Authors: Christensen, Shawn; SANTANA, E'LYSSE - Volunteer; Alborn, Hans; Block, Anna; Chamberlain, Casey

Submitted to: Metabolomics
Publication Type: Peer Reviewed Journal
Publication Acceptance Date: 10/28/2021
Publication Date: 1/5/2021
Citation: Christensen, S.A.; Santana, E.; Alborn, H.T.; Block, A.K.; Chamberlain, C.A. 2021. Metabolomics by UHPLC-HRMS reveals the impact of heat stress on pathogen-elicited immunity in Maize. Metabolomics. 17:6. https://doi.org/10.1007/s11306-020-01739-2.
DOI: https://doi.org/10.1007/s11306-020-01739-2

Interpretive Summary: Maize is a crop of great economic importance, yet the chemical defenses it produces to guard against biotic (i.e. insect or microbe) and abiotic (i.e. heat, water, or carbon dioxide) threats remain poorly understood. Scientists at the Center for Medical, Agricultural, and Veterinary Entomology in Gainesville, FL investigated the chemical responses of maize to biotic, abiotic,and combinatorial (biotic + abiotic) stress treatments. In conjunction, we performed examinations of disease symptoms to better understand the impact of abiotic stress on the ability of plants to defend themselves against biological threats. Our results showed that heat stress combined with fungal infection can negatively affect crop resistance to disease. This study provides strong evidence for the increasing need to incorporate multiple stress factors into experiments targeting improved stress defense strategies. Future elucidation of the specific genes involved in regulating stress responses will contribute to molecular breeding practices that may help to prevent impending stress factors from hampering crop production.

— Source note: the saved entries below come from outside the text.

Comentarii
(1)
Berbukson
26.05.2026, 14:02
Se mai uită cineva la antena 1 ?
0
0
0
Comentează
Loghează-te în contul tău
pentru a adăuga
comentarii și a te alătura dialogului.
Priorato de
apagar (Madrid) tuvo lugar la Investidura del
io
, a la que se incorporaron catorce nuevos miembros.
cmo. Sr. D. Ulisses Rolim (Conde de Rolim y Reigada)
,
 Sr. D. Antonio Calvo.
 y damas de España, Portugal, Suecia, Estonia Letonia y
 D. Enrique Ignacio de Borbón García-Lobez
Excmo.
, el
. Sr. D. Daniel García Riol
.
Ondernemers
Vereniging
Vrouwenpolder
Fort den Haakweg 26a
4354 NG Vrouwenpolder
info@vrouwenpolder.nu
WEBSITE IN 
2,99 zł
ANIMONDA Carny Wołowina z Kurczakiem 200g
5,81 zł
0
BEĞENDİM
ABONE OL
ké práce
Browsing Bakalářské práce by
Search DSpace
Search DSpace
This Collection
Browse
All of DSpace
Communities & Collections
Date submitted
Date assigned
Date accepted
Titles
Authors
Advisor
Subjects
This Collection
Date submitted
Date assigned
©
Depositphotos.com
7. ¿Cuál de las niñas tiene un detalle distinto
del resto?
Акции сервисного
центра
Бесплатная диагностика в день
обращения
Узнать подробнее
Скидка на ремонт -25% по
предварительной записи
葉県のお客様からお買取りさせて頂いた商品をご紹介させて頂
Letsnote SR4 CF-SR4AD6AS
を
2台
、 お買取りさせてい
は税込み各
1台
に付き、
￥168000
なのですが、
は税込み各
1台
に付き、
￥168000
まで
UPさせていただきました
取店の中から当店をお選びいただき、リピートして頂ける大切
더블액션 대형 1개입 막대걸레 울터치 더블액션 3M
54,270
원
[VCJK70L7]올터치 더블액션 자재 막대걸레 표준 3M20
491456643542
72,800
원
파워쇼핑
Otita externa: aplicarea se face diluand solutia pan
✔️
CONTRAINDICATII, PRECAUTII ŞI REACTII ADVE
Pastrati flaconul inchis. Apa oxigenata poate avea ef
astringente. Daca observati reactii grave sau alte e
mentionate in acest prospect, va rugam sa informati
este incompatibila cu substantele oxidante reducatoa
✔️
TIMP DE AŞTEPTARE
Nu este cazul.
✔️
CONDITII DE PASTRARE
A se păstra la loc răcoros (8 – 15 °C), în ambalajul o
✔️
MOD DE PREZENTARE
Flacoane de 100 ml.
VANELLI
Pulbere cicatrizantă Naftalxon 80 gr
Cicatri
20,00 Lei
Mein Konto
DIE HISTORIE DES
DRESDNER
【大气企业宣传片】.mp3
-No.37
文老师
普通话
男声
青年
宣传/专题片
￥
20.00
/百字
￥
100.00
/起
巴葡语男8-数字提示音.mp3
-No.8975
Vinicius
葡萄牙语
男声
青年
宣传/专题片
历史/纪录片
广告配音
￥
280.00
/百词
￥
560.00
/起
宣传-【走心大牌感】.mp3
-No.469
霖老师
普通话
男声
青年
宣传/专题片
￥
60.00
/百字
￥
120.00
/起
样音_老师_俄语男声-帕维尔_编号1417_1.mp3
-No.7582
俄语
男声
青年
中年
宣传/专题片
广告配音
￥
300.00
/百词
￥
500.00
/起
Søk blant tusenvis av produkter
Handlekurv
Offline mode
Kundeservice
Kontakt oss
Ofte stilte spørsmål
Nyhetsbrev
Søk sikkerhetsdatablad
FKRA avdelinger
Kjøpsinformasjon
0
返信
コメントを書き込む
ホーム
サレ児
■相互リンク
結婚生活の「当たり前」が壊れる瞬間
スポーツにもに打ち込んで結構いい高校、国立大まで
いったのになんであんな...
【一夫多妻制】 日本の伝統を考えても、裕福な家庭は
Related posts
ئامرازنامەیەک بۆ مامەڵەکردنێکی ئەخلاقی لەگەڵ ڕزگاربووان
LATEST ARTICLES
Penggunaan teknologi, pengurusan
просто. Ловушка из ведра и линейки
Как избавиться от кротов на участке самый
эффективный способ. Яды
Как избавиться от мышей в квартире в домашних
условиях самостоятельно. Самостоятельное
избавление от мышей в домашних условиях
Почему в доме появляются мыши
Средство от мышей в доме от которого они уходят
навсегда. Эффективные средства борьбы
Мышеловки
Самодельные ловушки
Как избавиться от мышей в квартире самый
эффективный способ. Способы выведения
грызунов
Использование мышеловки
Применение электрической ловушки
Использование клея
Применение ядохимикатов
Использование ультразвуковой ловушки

Technical Abstract: The characterization and improved integration of stress-induced defense is vital for global agriculture, as billions of bushels are lost each year due to biotic and abiotic stress. Studies investigating crop resistance to biotic and abiotic stress have largely focused on plant responses to singular forms of stress and individual biochemical pathways that only partially represent stress responses. Thus, combined biotic and abiotic stress treatments and the global assessment of their elicited metabolic expression remains largely unexplored. In this study, we employed targeted and untargeted metabolomics to investigate the metabolic responses of maize (Zea mays) to both individual and combinatorial stress treatments using heat (abiotic)and Cochliobolus heterostrophus infection (biotic) experiments. Ultra-high-performance liquid chromatography-high-resolution mass spectrometry revealed significant metabolic responses to C. heterostrophus infection and heat stress, and comparative analyses between these individual forms of stress demonstrated differential elicitation between the two global metabolomes. In combinatorial experiments, treatment with heat stress prior to fungal inoculation negatively impacted maize disease resistance against C. heterostrophus, and distinct metabolome separation between combinatorial stressed plants and the non-heat stressed infected controls was observed. Targeted analysis revealed inducible primary and secondary metabolite responses to biotic/abiotic stress, and combinatorial experiments indicated that deficiency in the hydroxycinnamic acid, p-coumaric acid, may lead to the heat-induced susceptibility of maize to C. heterostrophus. Collectively, these findings demonstrate that abiotic stress can predispose crops to more severe disease symptoms, underlining the increasing need to investigate defense chemistry in plants under combinatorial stress.